CC BY-SA 2.0 von Alexandre Dulaunoy flickr.com/adulau/
"Und bist du nicht willig, so brauch ich Gewalt"
Attacken seien nicht immer rein technischer Natur. Um an Firmengeheimnisse oder Geld zu kommen, ist Angreifern jedes Mittel recht: Angriffe, Einbrüche, Social Hacking. Es ist es Nickersons Job, die Unternehmen auf derartige Angriffe vorzubereiten und abzusichern. Und so bezirzen sie Mitarbeiter*innen um an Informationen zu kommen, verkleiden sich als Putztrupp, um Zutritt zum Gebäude zu bekommen, oder testen die technische Infrastruktur auf Schwachstellen ab. Ganz nach dem Motto: Theorie ist gut, Praxis besser.
Dementsprechend ist auch alles erlaubt, was erlaubt ist.
"Some adversaries are more physically driven than they are electronically driven, so whatever that adversary or model is, it's on us to mirror it as closely as possible. So obviously, you know, I'm not going to break encryption by putting a gun on someone's head unless that's in scope and at that point, I'll happily put a gun to their head. That might seem extreme, but if it's the thing that's most likely to happen and you prepair for it, then putting the gun to their head is safer. Because you understand what the protocol is for that. And when it actually happens, when you're gone through that exercise you'll be much more calm and are able to follow the protocol that you set forward you'll usually be more successful in the defense.
"
The show must go on
Teams, die sich wie Schauspieler in die Rolle des Feindes versetzen und als Sparringpartner fungieren, haben Tradition. In der Wüste Nevadas führt die Air Force bis zu sechs Mal im Jahr das sogenannte "Red Flag"-Manöver durch. Mit erbeutetem (oder ersteigertem) Kriegsmaterial werden möglichst realistische Szenarien nachgestellt, Bomber dürfen im Tiefflug schon mal die Kulissen zerstören. Bei den gespielten Luftmanövern liegt es an den Red Teams, möglichst realistische Ziele für die Piloten der "Blue Teams", also der Verteidiger, abzugeben.
Umgemünzt auf die IT ist es Nickerson wichtig, dass seine Kunden verstehen und spüren, was für eine Auswirkung der vermeintlich kleine Einbruch in einen Firmen-PC haben kann:
"It's not just 'I can get a show on that machine.' It's 'I can get a show on that machine, I can move over to here, I can then get into the badge system, I can open the store, I can let someone in, in the middle of the night.' They can go into this person's office, because we read everyone's email and found out that Mary has the first half of the safe code and Jim has the second half of the safe code.
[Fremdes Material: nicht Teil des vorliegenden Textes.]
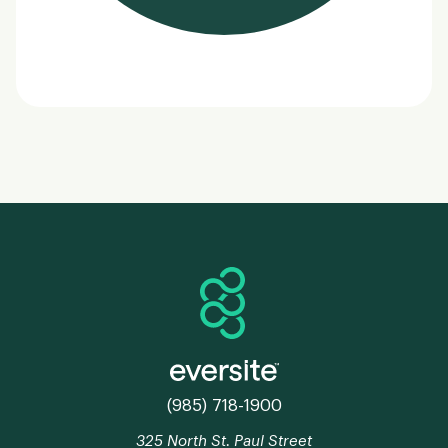
(985) 718-1900
325 North St. Paul Street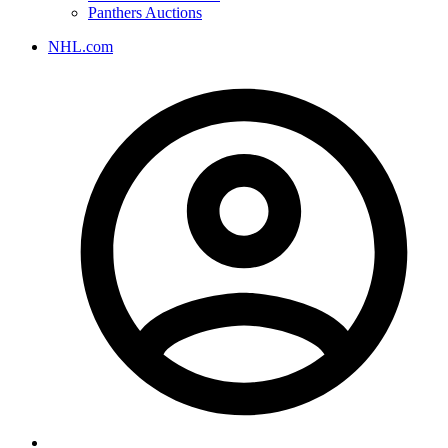
Panthers Auctions
NHL.com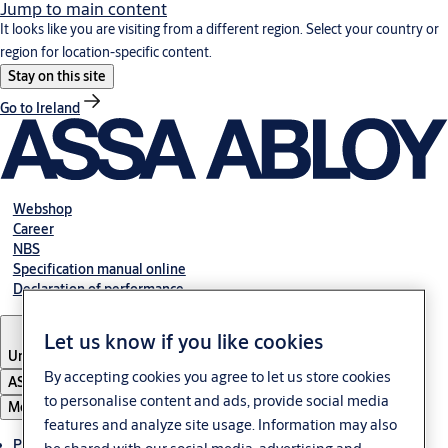
Jump to main content
It looks like you are visiting from a different region. Select your country or
region for location-specific content.
Stay on this site
Go to Ireland
Webshop
Career
NBS
Specification manual online
Declaration of performance
Let us know if you like cookies
United Kingdom
By accepting cookies you agree to let us store cookies
ASSA ABLOY Group
to personalise content and ads, provide social media
Menu
features and analyze site usage. Information may also
Products & solutions
be shared with our social media, advertising and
So we get into their office, go into the vault, turn all the cameras off and then we'll leave the building with all the money in the bank. That show is important. Whereas before they could've cared less but now they see it as the seed that could've broken the entire company. And then all of these things in the chain become a part of something they must respond to because they see that end product
."
Dust Eatin’ Cowboys
Getreu dem Wildwest-Klischee und der strikten Aufteilung in "Blackhats", also die Bösen und "Whitehats", somit die Guten, scheint es in dieser Facette der Security wenig Platz für Variationen zu geben.
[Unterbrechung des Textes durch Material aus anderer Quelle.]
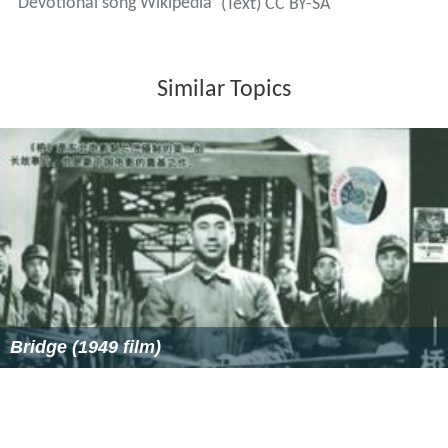
Devotional song Wikipedia
(Text) CC BY-SA
Similar Topics
Bridge (1949 film)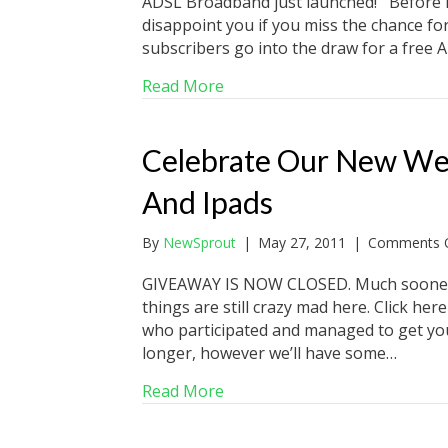
ADSL Broadband just launched! Before I 
disappoint you if you miss the chance for
subscribers go into the draw for a free A
about Ground Breaking Inter
Read More
Celebrate Our New We
And Ipads
By
NewSprout
|
May 27, 2011
|
Comments O
GIVEAWAY IS NOW CLOSED. Much sooner 
things are still crazy mad here. Click he
who participated and managed to get you
longer, however we’ll have some…
about Celebrate Our New Web
Read More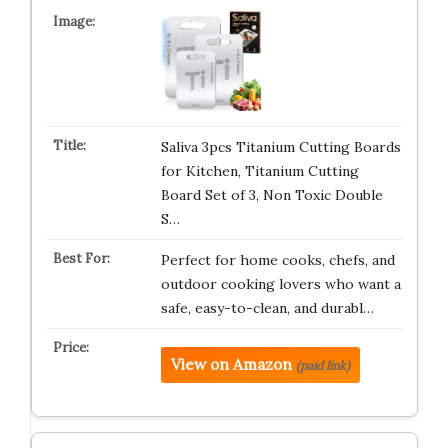
Saliva 3pcs Titanium Cutting Boards
for Kitchen, Titanium Cutting
Board Set of 3, Non Toxic Double
S…
Perfect for home cooks, chefs, and
outdoor cooking lovers who want a
safe, easy-to-clean, and durabl…
View on Amazon
(paid link)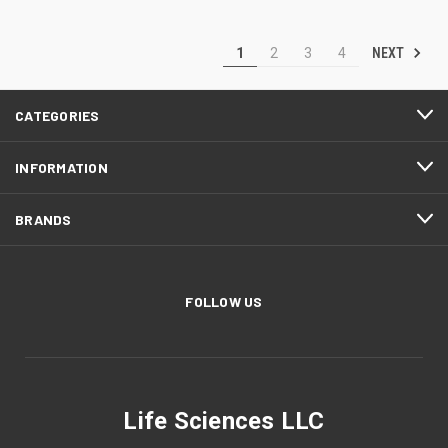
NEXT
1
2
3
4
CATEGORIES
INFORMATION
BRANDS
FOLLOW US
Life Sciences LLC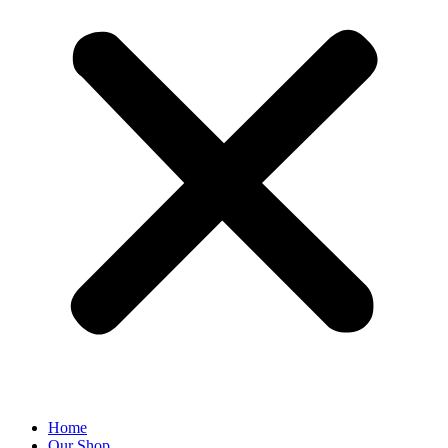
Home
Our Shop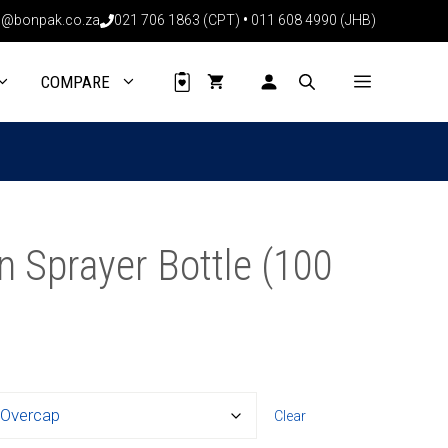
@bonpak.co.za
021 706 1863 (CPT)
•
011 608 4990 (JHB)
COMPARE
 Sprayer Bottle (100
Clear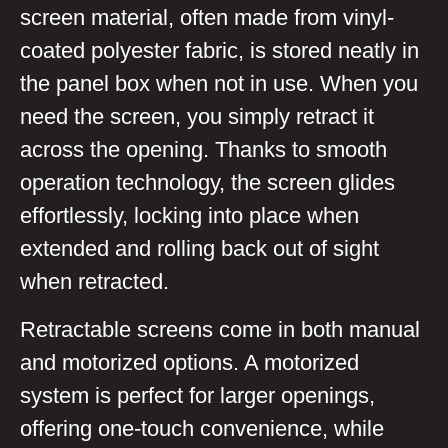
screen material, often made from vinyl-
coated polyester fabric, is stored neatly in
the panel box when not in use. When you
need the screen, you simply retract it
across the opening. Thanks to smooth
operation technology, the screen glides
effortlessly, locking into place when
extended and rolling back out of sight
when retracted.
Retractable screens come in both manual
and motorized options. A motorized
system is perfect for larger openings,
offering one-touch convenience, while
Technisches Knowhow und was man aus gewonnener Erfahrung lernen könne, wird mit bunten Geschichten garniert. Um viele Themen hüllt sich aber auch ein Mantel des Schweigens. Eventuell zwielichtige Geschäftspraktiken hier, eventuell fragwürdige Vorgänge dort - auf ihrer Suche nach Schwachstellen sehen Red Teams oft mehr, als ihnen lieb ist. Nicht zuletzt Non-Disclosure-Agreements sollen Kunden absichern, sodass nichts nach außen dringt. Es sei nicht an ihm, über solche Dinge zu richten, betont Nickerson. Seine Aufgabe und die seines Teams seien klar definiert: Im Auftrag von Unternehmen selbige auf Schwachstellen zu prüfen und mitzuhelfen, diese in Folge auch abzusichern. Nicht mehr und nicht weniger.
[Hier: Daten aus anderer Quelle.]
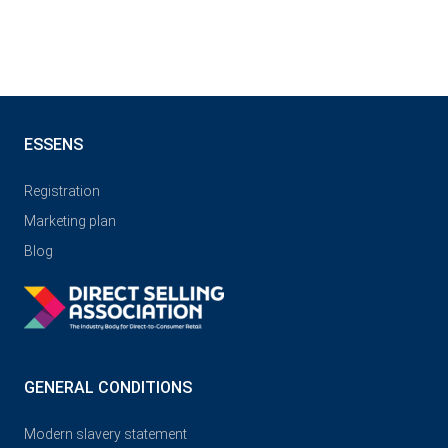
ESSENS
Registration
Marketing plan
Blog
GENERAL CONDITIONS
Modern slavery statement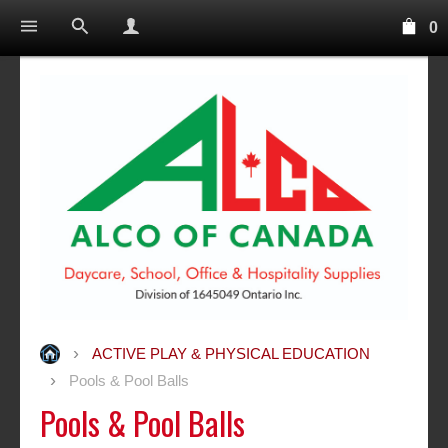
0
ACTIVE PLAY & PHYSICAL EDUCATION
Pools & Pool Balls
Pools & Pool Balls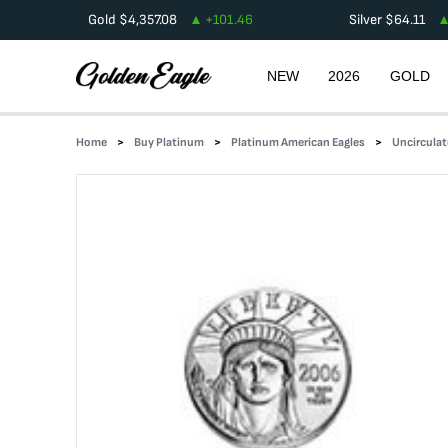
Gold
$
4,357.08
+
101.46
Silver
$
64.11
NEW
2026
GOLD
Home
Buy Platinum
Platinum American Eagles
Uncirculat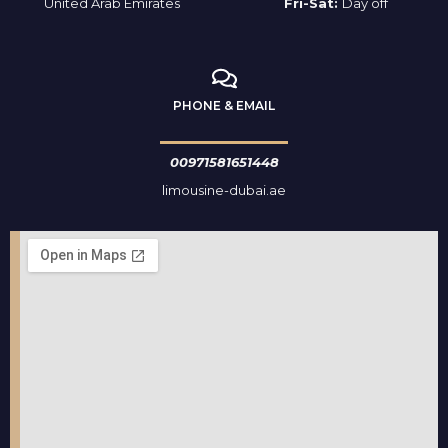
United Arab Emirates
Fri-Sat:
Day off
PHONE & EMAIL
00971581651448
limousine-dubai.ae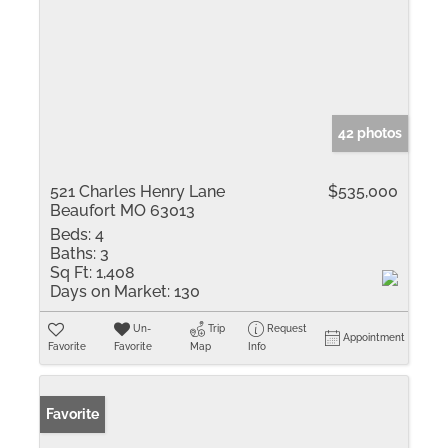
42 photos
521 Charles Henry Lane
$535,000
Beaufort MO 63013
Beds:
4
Baths:
3
Sq Ft:
1,408
Days on Market:
130
Un-
Trip
Request
Appointment
Favorite
Favorite
Map
Info
Favorite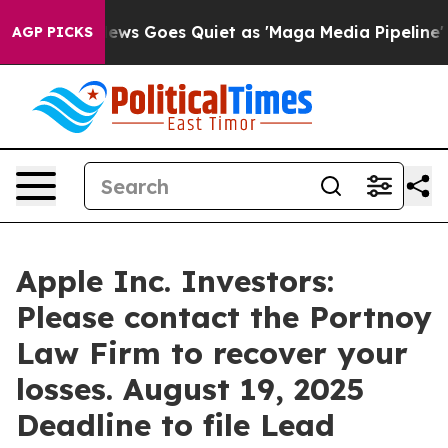
ist
Fox News Goes Quiet as 'Maga Media Pipeline' Back
AGP PICKS
Apple Inc. Investors:
Please contact the Portnoy
Law Firm to recover your
losses. August 19, 2025
Deadline to file Lead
"If you're someone who sees the line of 'o well I said I would do this but since I found this moral thing I'm not gonna do this anymore', you're not capable of working in our industry. You can't. It's kind of working in the military. If you're not capable of shooting someone you should not be a soldier. You can't be a soldier. It doesn't work. That's the job."